Cuatro de los manifestantes resultaron muertos y veinte fueron heridos. La tragedia confirmó la hostilidad de Ford hacia los sindicatos y acentuó la pésima reputación que tenía entre sus empleados. Siguieron más años de violencia, negándose Ford a tratar con los sindicatos. No fue hasta 1941 cuando por fin se logró romper su determinación y, al votar sus trabajadores en favor de la sindicalización, Henry quedó sorprendido y apesadumbrado.

El audaz Ford de los primeros tiempos cayó en el cepo de sus propias ideas. Se resistía a modificar las fórmulas de sus antiguos éxitos y hacia 1927, cuando introdujo el Modelo A mejorado, ya no ostentaba el liderazgo en la fabricación de automóviles. También se opuso a la sindicación laboral, con el malestar consiguiente de la población trabajadora. De los «Tres Grandes» (Chrysler, Ford y General Motors), Ford fue el último en aceptar negociaciones colectivas. Henry Ford prosiguió su actividad hasta su muerte, en 1947.

LOS HEREDEROS DEL IMPERIO

Cuando Edsel Ford falleció en 1943, Henry volvió a ser presidente de la compañía. La vejez se sumaba, entonces, a los peligros de su personalidad. En 1945, a la edad de 82 años, abandonó finalmente el poder y dejó que su nieto Henry Ford II reconstruyese los maltrechos restos de la empresa automovilística más famosa del mundo. El joven Henry, que aún no contaba 30 años, fue lanzado repentinamente en una de las más difíciles tareas de reconstrucción de la historia de la industria.

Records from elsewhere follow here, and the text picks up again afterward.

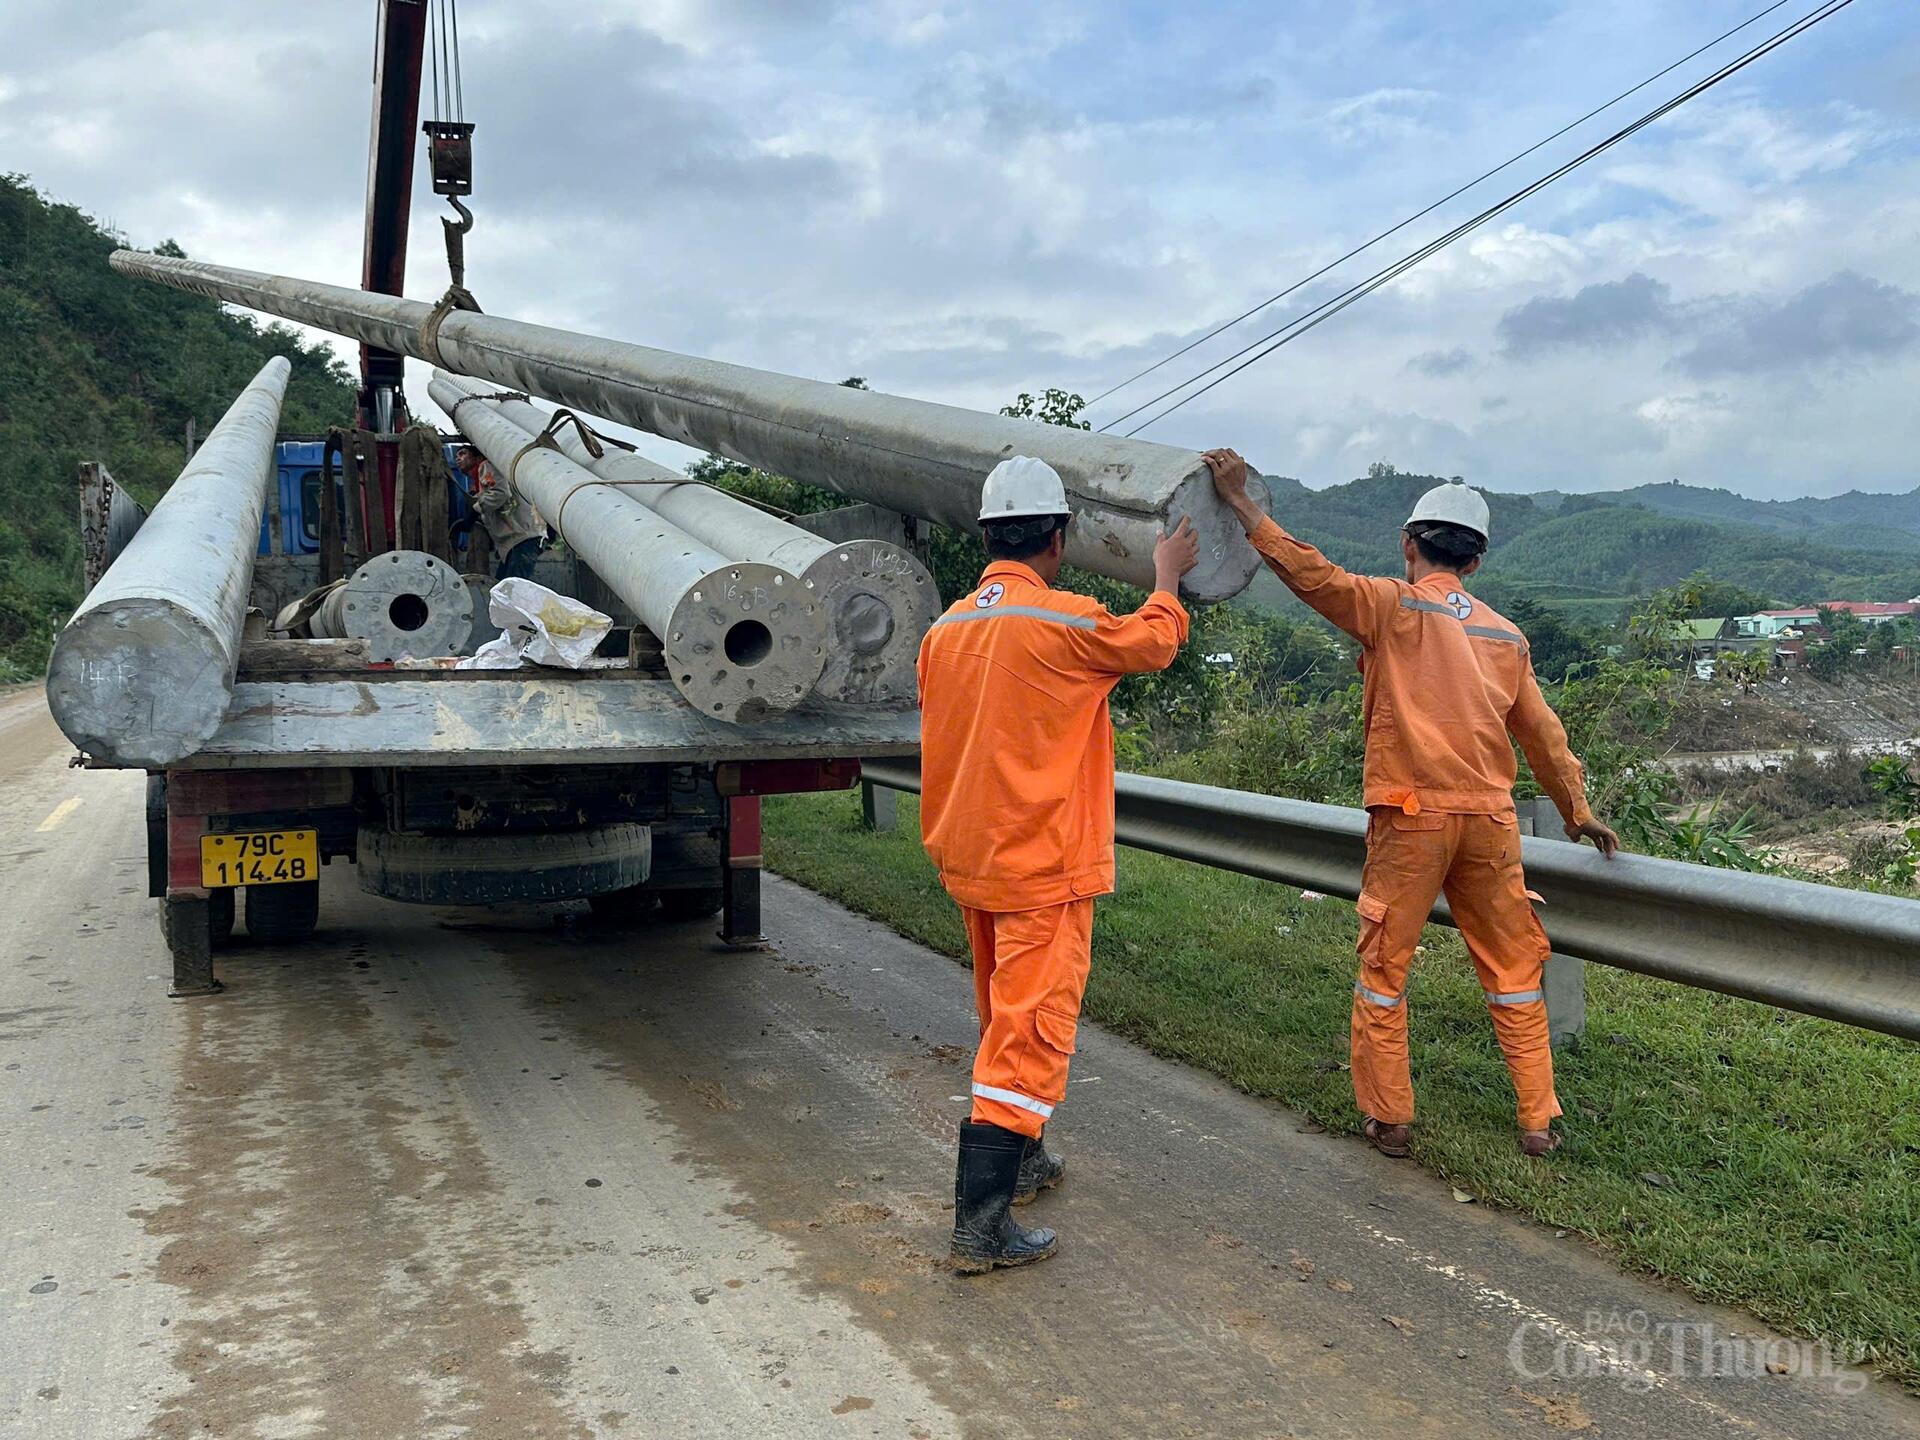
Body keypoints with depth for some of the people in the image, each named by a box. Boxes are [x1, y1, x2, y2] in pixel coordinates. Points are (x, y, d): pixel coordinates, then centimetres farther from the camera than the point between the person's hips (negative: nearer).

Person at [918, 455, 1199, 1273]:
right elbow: (1155, 642, 3)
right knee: (1029, 1034, -4)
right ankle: (981, 1226, -4)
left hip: (969, 864, 8)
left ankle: (1020, 1161, 38)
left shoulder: (946, 629, 4)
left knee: (1004, 1020, 22)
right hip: (1041, 868, -8)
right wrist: (1167, 575, 22)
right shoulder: (1063, 622, -17)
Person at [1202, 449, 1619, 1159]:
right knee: (1513, 970, 14)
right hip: (1489, 818, 5)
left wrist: (1240, 499, -7)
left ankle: (1389, 1118, 13)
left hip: (1411, 815, -4)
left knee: (1383, 969, 8)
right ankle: (1539, 1121, 20)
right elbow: (1542, 733, 20)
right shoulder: (1505, 635, 13)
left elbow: (1309, 571, -12)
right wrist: (1577, 812, 32)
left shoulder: (1392, 606, -2)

Como se las arregló para recuperar no sólo la rentabilidad y la posición de Ford Motor Company, sino también su imagen, constituye uno de los milagros de la industria moderna. Actualmente, continúa al pie del cañón. Ciertamente, la sombra del viejo Henry fue disipada con rapidez. Ante la perplejidad del mundo, el nuevo patrón despidió, casi a un tiempo, a más de mil miembros de su personal de dirección.

Uno de los primeros en salir de la firma fue Harry Bennett, que era vicepresidente y tenía puestos los ojos en la presidencia. Se dice que Henry en persona fue al despacho de Bennett y contribuyó a lanzar los muebles a la calle. Indeciso, el viejo Henry, senil y miserable, continuó hasta el 7 de abril de 1947. Por aquel entonces, Henry Ford ya era un trozo de la historia que él despreciaba.

A mediados de la década de los cincuenta, el coche norteamericano era absolutamente distinto de los primitivos y prácticos calesines motorizados. Las exigencias de entonces se orientaban hacia lo ostentoso, hacia el automóvil de gran potencia y empaque. Las aletas descomunales y los embellecedores de cromo rubricaban el denominado «estilo superior». Pero en los años sesenta la demanda derivó hacia vehículos de menor tamaño.



La crisis energética de los años setenta encareció el petróleo, abrió un alza inflacionaria de precios y confirmó la nueva orientación de la demanda. La industria del automóvil estudia ahora la posibilidad de volver al coche movido por el vapor o la electricidad. Si este proceso sigue su curso, el viejo espíritu que inspiró el sencillo Modelo T de Ford volverá a renacer.